Third, the CCA addresses the possibility that the patient (the alleged victim) waived the privilege by “producing three pages of her mental health records before trial, which the Government shared with the Defense and which were introduced at trial as a Defense exhibit.” Slip op. at 11. No waiver, finds the CCA, because:
Mil. R. Evid. 513 entitled YM “to re-fuse to disclose and to prevent any other person from disclosing a confidential communication made between the patient and a psychotherapist . . . .” Mil. R. Evid. 513(a) (emphasis added). Thus the patient may elect to invoke the privilege with respect to one such confidential communication, but not another. Mil. R. Evid. 510(a) provides a caveat that if the patient discloses or consents to disclose a significant part of one such communication, she will be considered to have waived it with respect to all of that particular communication if retaining the privilege with respect to the rest of that communication would be inappropriate under the circumstances. However, it appears from the record the Defense obtained the entirety of the particular consultation that YM elected to disclose.
Slip op. at 11-12.
Finally, the CCA addresses whether the military judge abused his discretion by failing to review the mental health records in camera. Before trial the defense “requested copies of, inter alia, all of YM’s medical and mental health records.” Slip op. at 4. It later “moved to compel production of, inter alia, YM’s mental health records.” Slip op. at 5. “YM asserted her privilege to prevent disclosure of previously-undisclosed records,” and the prosecution “opposed the motion, which assistant trial counsel characterized as ‘a fishing expedition in the extreme.'” Slip op. at 5. The military judge then denied the defense motion, finding:
no specific factual basis demonstrating a reasonable likelihood the records sought would yield evidence admissible under an exception to Mil. R. Evid. 513, nor that the requested information met such an exception.
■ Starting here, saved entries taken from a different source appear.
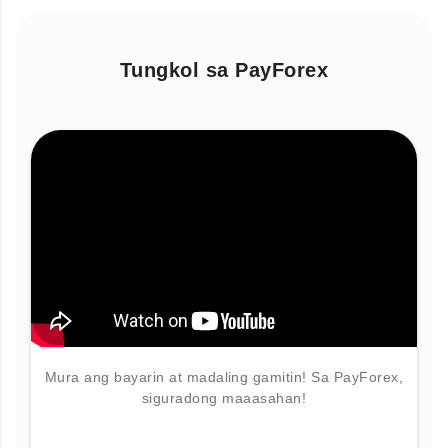
Tungkol sa PayForex
Mura ang bayarin at madaling gamitin! Sa PayForex,
siguradong maaasahan!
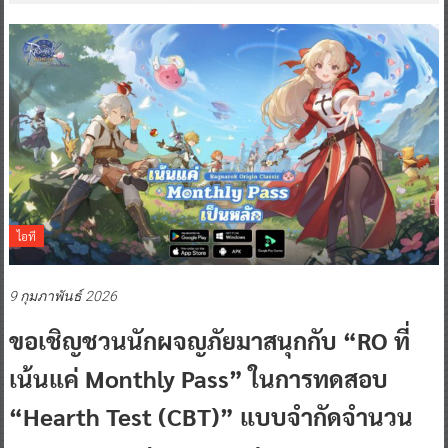
ไอที
9 กุมภาพันธ์ 2026
ขอเชิญชวนนักผจญภัยมาสนุกกับ “RO ที่
เน้นแค่ Monthly Pass” ในการทดสอบ
“Hearth Test (CBT)” แบบจำกัดจำนวน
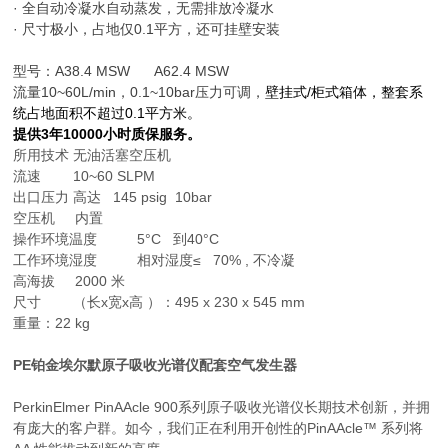
· 全自动冷凝水自动蒸发，无需排放冷凝水
· 尺寸极小，占地仅0.1平方，还可挂壁安装
型号：
A38.4 MSW A62.4 MSW
流量10~60L/min，0.1~10bar压力可调，
壁挂式/柜式箱体，整套系
统占地面积不超过0.1平方米
。
提供3年10000小时质保服务。
所用技术 无油活塞空压机
流速 10~60 SLPM
出口压力 高达 145 psig 10bar
空压机 内置
操作环境温度 5°C 到40°C
工作环境湿度 相对湿度≤ 70% , 不冷凝
高海拔 2000 米
尺寸 （长x宽x高 ）：495 x 230 x 545 mm
重量：22 kg
PE铂金埃尔默原子吸收光谱仪配套空气发生器
PerkinElmer PinAAcle 900系列原子吸收光谱仪长期技术创新，并拥
有庞大的客户群。如今，我们正在利用开创性的PinAAcle™ 系列将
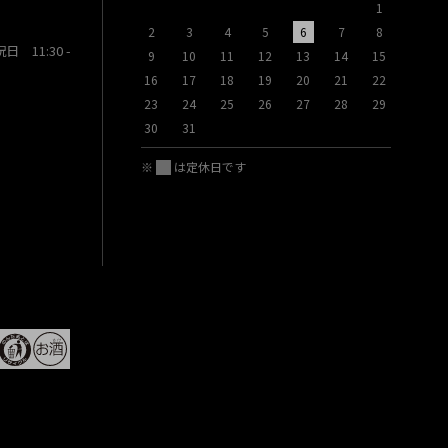
1
2
3
4
5
6
7
8
6
7
祝日 11:30 -
9
10
11
12
13
14
15
13
14
16
17
18
19
20
21
22
20
21
23
24
25
26
27
28
29
27
28
30
31
※
は定休日です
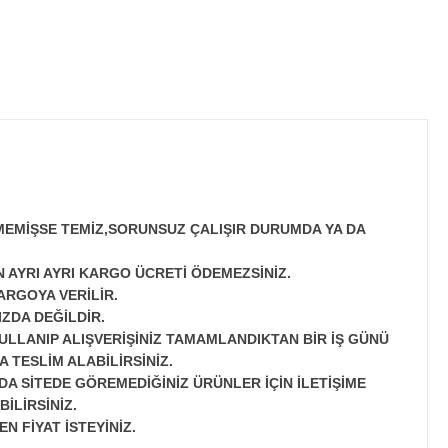
MEMİŞSE TEMİZ,SORUNSUZ ÇALIŞIR DURUMDA YA DA
N AYRI AYRI KARGO ÜCRETİ ÖDEMEZSİNİZ.
ARGOYA VERİLİR.
ZDA DEĞİLDİR.
ULLANIP ALIŞVERİŞİNİZ TAMAMLANDIKTAN BİR İŞ GÜNÜ
 TESLİM ALABİLİRSİNİZ.
A SİTEDE GÖREMEDİĞİNİZ ÜRÜNLER İÇİN İLETİŞİME
İLİRSİNİZ.
N FİYAT İSTEYİNİZ.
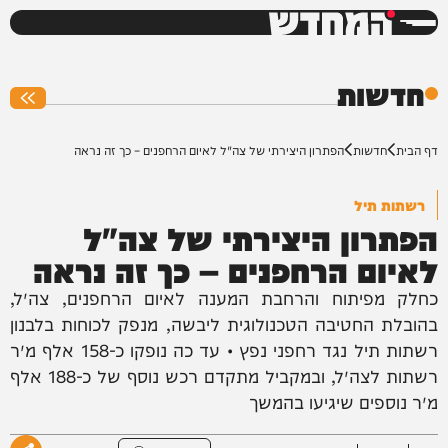
המחדש
0%
חדשות
דף הבית
חדשות
הפתרון היצירתי של צה"ל לאיום הרחפנים – כך זה נראה
רשתות תיל
הפתרון היצירתי של צה"ל
לאיום הרחפנים – כך זה נראה
כחלק מפיתוח והרחבת המענה לאיום הרחפנים, צה״ל,
בהובלת החטיבה הטכנולוגית ליבשה, מנפק לכוחות בלבנון
רשתות תיל נגד רחפני נפץ • עד כה נופקו כ-158 אלף מ״ר
רשתות לצה״ל, ובמקביל מתקדם רכש נוסף של כ-188 אלף
מ״ר נוספים שיגיעו בהמשך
Slip op. at 5-6. The CCA affirms this ruling, explaining that:
In this case, what is clear is that the Defense failed to present the military judge with a specific factual basis demonstrating a reasonable likelihood that the records would yield information constitutionally required to be admitted or disclosed. See Mil. R. Evid. 513(e)(3)(a). The Defense provided no detail with respect to the anticipated contents of YM’s mental health records in its 8 July 2015 motion to compel, which was amalgamated with its motion to compel production of numerous other items it sought in pretrial discovery. During the hearing on the Mil. R. Evid. 513 motion, trial defense counsel frankly conceded he had “no way of knowing” and could “merely speculate” as to the contents of the records. The military judge then denied the motion. We cannot say he abused his discretion in doing so in the total absence of any specific showing.
Slip op. at 14-15.
This holding is pretty unremarkable considering the defense acknowledged at trial that “the Defense can only speculate as to the contents of these counseling records. Simply stated we cannot know what we have not seen.” Slip op. at 15 (quoting defense motion) (marks omitted). That’s the definition of a fishing expedition. As the Army CCA observed in DB v. Lippert (an unpublished decision involving the old rule):
On one point there appears to be a unanimous consensus. In sexual-assault and child abuse cases, there is general agreement that a defendant must do more than speculate that, because the complainant has participated in counseling or therapy after the alleged assault, the records in question might contain statements about the incident or incidents that are inconsistent with the complainant’s testimony at trial.
DB v. Lippert, No. 201507690, slip op. at 10 n.11 (A. Ct. Crim. App. Feb. 1, 2016) (discussed here) (quoting Clifford S. Fishman, Defense Access to A Prosecution Witness’s Psychotherapy or Counseling Records, 86 Or. L. Rev. 1, 37 (2007)).